_What the task asks:_ Pull out every line in the rows below that contains the word "dijo".

━━━━━━━━━━━━━━━━

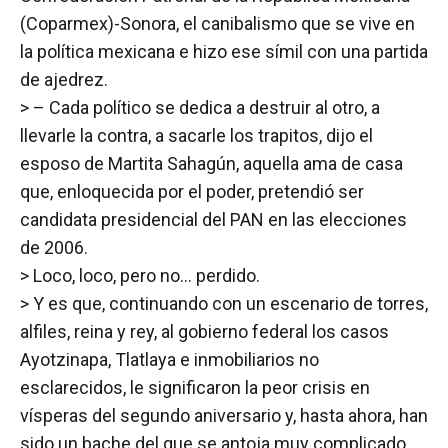
(Coparmex)-Sonora, el canibalismo que se vive en
la política mexicana e hizo ese símil con una partida
de ajedrez.
> – Cada político se dedica a destruir al otro, a
llevarle la contra, a sacarle los trapitos, dijo el
esposo de Martita Sahagún, aquella ama de casa
que, enloquecida por el poder, pretendió ser
candidata presidencial del PAN en las elecciones
de 2006.
> Loco, loco, pero no… perdido.
> Y es que, continuando con un escenario de torres,
alfiles, reina y rey, al gobierno federal los casos
Ayotzinapa, Tlatlaya e inmobiliarios no
esclarecidos, le significaron la peor crisis en
vísperas del segundo aniversario y, hasta ahora, han
sido un bache del que se antoja muy complicado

━━━━━━━━━━━━━━━━

_Worked solution:_
llevarle la contra, a sacarle los trapitos, dijo el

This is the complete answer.